I don't argue that immigration is important or that it should be encouraged. I can't argue that most of us wouldn't be here at all if not for immigration at SOME time in history. But those who want to live here need to show their interest in their proposed new country by following that country's laws, and the first of those they must follow is moving here LEGALLY.

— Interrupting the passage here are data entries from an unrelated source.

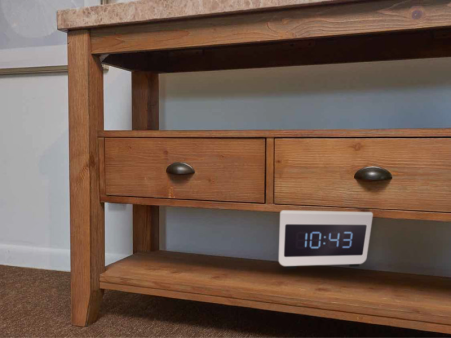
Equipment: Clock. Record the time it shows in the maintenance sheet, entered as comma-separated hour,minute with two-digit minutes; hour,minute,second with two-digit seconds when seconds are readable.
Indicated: 10,43
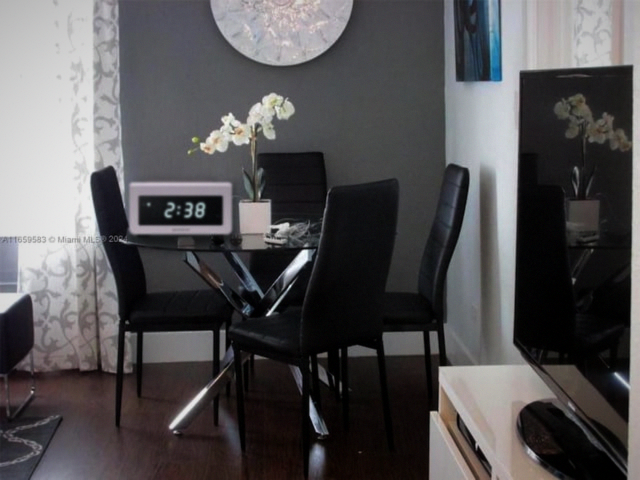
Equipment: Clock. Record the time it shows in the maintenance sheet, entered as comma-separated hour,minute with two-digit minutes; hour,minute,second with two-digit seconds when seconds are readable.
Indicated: 2,38
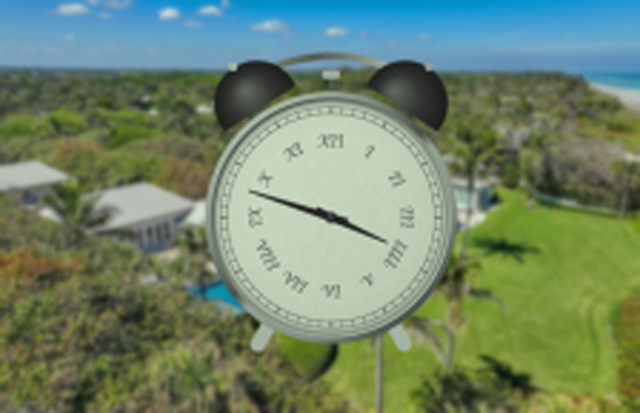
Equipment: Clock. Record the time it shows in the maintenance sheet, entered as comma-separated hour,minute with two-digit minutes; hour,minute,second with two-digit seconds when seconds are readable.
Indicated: 3,48
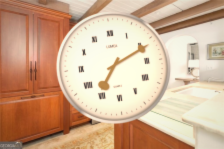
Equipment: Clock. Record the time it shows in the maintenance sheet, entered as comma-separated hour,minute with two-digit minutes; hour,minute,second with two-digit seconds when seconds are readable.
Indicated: 7,11
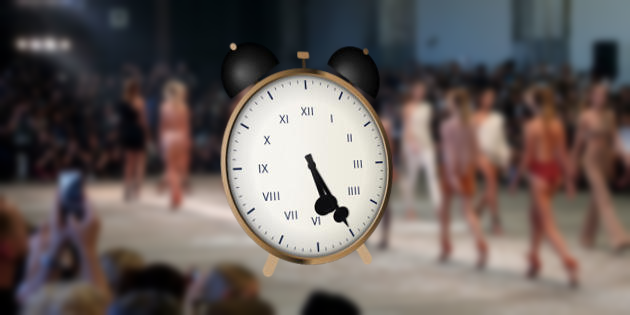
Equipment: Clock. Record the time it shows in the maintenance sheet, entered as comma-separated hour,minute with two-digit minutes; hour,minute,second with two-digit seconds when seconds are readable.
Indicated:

I find it more than a little ironic that Mexico is all bent out of shape over deportations or the fact that our borders aren't largely symbolic, and yet its own immigration laws are draconian! REAL immigration reform doesn't mean going Mexico's direction. It means secure borders and the enforcement of the laws every DECENT American citizen has had to follow to obtain citizenship. (And what a slap in the face it is to THOSE citizens who worked their butts off to be here legally, and now they watch progressives minimize and undermine the entire process -- which, by the way, is there for a reason.)

The Big Dog's back

What Constitutional Laws on immigration would you like to see enforced?


The laws involved where we defend our borders from invasion. The part of the Constitution that defines citizenship (though it made sense at the time, the one thing that's GOT to change is the section that permits so-called "birthright" citizenship). The laws that define the process one must complete before citizenship is granted (though I'd add one more, and that's competency in the English language). And a restoration of those laws that formerly required immigrants to either be able to support themselves or have an American sponsor who would, and NOT be eligible welfare and the like. You know, the common sense ones? The ones that preserve sovereignty and add security? Yes, those.

The Big Dog's back

Be specific about the Constitution. Paragraph, line, section.

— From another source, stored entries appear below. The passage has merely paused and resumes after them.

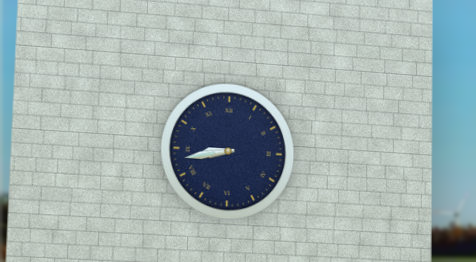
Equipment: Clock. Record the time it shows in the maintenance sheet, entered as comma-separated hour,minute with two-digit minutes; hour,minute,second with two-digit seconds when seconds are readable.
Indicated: 8,43
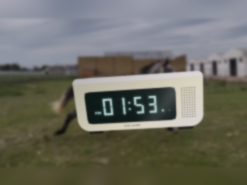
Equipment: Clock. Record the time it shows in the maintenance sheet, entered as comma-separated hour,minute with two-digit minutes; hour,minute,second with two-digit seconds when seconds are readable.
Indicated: 1,53
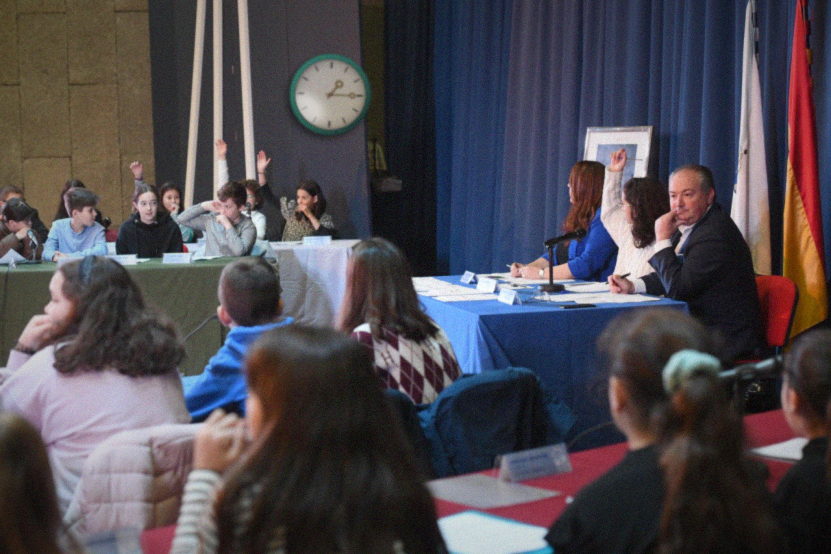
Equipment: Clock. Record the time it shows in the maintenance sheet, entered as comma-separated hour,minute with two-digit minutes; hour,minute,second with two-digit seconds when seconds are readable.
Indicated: 1,15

Love how you and Deertracker have adopted the words "enough said". I guess that gives you two the last word. What a pair.

The Big Dog's back

What would you like to add?

Steve P

clustfan, they are illegal, enough said.. If you want true immigration reform, increase the numbers for people who follow the LEGAL process. Who has blocked the most legislation on numerous issues, dirty Harry Reid, to protect dems facing the voters this year in the senate.

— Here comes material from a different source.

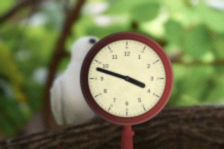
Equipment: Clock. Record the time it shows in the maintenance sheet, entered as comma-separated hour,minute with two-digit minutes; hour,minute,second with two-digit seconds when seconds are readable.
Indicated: 3,48
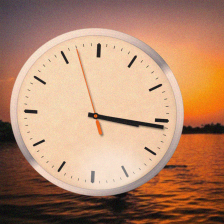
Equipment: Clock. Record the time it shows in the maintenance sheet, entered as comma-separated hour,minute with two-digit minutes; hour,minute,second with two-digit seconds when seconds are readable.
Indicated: 3,15,57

My mother was a legal immigrant from Europe. I remember her struggling to learn the English language by going to night classes and trying to read the local newspaper. After years, her turn to become a citizen came. As a little boy, I was at the ceremony. She kept the little flag they gave her on her dresser for many years.


THAT'S how it used to work. .... before Ted Kennedy's "Family Reunification Act of 1965" became law.

America is going broke paying for "anchor babies", most of which will never work or pay taxes.

The Hero Zone's picture
The Hero Zone

Ah you are talking about chain migration?


The Big Dog's back

No, he's talking about the Immigration and Nationality Act of 1965. He also hates the Civil rights Act.

Steve P

Civil Rights Act, only passed when Congressional Republican Leadership broke a democrapper filibuster, The Immigration Law of 1965 had wide bi-partisan support.

The Big Dog's back

So what?

2cents's picture

I have friends that came here within the last thirty years, they followed all the rules, filled out all the papers before ever leaving their location, they did their five years residence and all have jobs, some own their own companies. There is a big difference between immigrants who come here following the rules and those who climb over fences, have on identification, are subject to enslavement and become a burden on US taxpayers. I say send the illegals back and they too can wait in line, fill out all the paperwork and be here legally just like most of your ancestors did.

Dr. Information

We have laws already. Why not enact them. Why throw more laws that will not be enforced like the current ones?

This is nothing more than Obama wanting a free pass for everyone.

Mr. D

Kind of like gun laws; they are in place and on the books, but are not enforced. Yet Obama wants more gun laws. Immigration laws, like gun laws are there, they just need to be enforced!!!